Further messing with Movable Type plugins, designed to widen the distance between myself and the great unwashed masses trapped on BlogSpot. I installed SmartyPants and MT-Textile. SmartyPants gives typographically correct quotes “like this” (or ‘like this’) and also—hurray!—correct em-dashes as well as … wait for it … proper ellipses.

MT-Textile implements Dean Allen’s excellent Textile markup system, which makes entering formatted text much easier. You don’t have to worry about all the HTML tags, so you can concentrate on your writing more, but you still get the benefit of nicely-formatted text. For instance, you can do stuff like add emphasis, cite text (may look the same but is different—- that’s why structured documents are important!) and even have properly annotated acronyms WIVC. You can also do those tricky symbols really easily.(tm) Dean is working on a CMS called Textpattern, which I will not be able to resist using to manage my webpages once it’s done.
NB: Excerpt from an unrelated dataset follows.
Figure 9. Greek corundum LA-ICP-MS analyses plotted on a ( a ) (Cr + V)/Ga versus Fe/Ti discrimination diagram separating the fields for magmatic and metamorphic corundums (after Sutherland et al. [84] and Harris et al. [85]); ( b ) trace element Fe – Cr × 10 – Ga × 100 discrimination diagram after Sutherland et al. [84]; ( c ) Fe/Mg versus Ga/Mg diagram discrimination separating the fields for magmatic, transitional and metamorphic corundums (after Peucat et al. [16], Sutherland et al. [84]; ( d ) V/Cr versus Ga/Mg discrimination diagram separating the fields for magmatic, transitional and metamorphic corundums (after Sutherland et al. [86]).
All of which is great fun for a type-freak such as myself who wants to see the text available online take advantage of the hundreds of years of experience that typographers and book-designers have accumulated in making stuff easy and pleasurable to read. If you really don’t care about type or design then of course all of this will just be boring. But it’s my view that if you really don’t care about type or design then you are a philistine.


7 Comments

Posted by
Larry C.
24 February 2003 @ 3am

So when are you changing to a more elegant typeface?
—philistine in Dearborn MI


Posted by
Kieran Healy
24 February 2003 @ 6am

I tried before, but kept getting complaints from people that they couldn’t read it properly. I think it was a problem with their browsers or something.


Posted by
Larry C.
24 February 2003 @ 9am

Well, I can’t wait until you try again, this sans-serif stuff gets on my nerves (a tiny bit).
:-)


Posted by
Liz Lawley
24 February 2003 @ 1pm

Ah, but until we have screens that emulate the resolution of printed type, sans-serif tends to be more readable on the screen (especially at small sizes). The serifs fail at low resolution, making the text look muddy rather than elegant.


Posted by
Garrett
25 February 2003 @ 10am

There’s always the option to offer both. I enjoy both Serif and Sans-Serif fonts (namely Georgia and Lucida Grande), but I don’t mind Verdana either so long as the size is good. I think your text is fine here.


Posted by
Garrett
25 February 2003 @ 10am

There’s always the option to offer both. I enjoy both Serif and Sans-Serif fonts (namely Georgia and Lucida Grande), but I don’t mind Verdana either so long as the size is good. I think your text is fine here.


Posted by
Garrett
25 February 2003 @ 10am

Hmm… MT errored the first time I hit post. If you could, please delete that duplicate and this comment. Thanks, sorry for the trouble.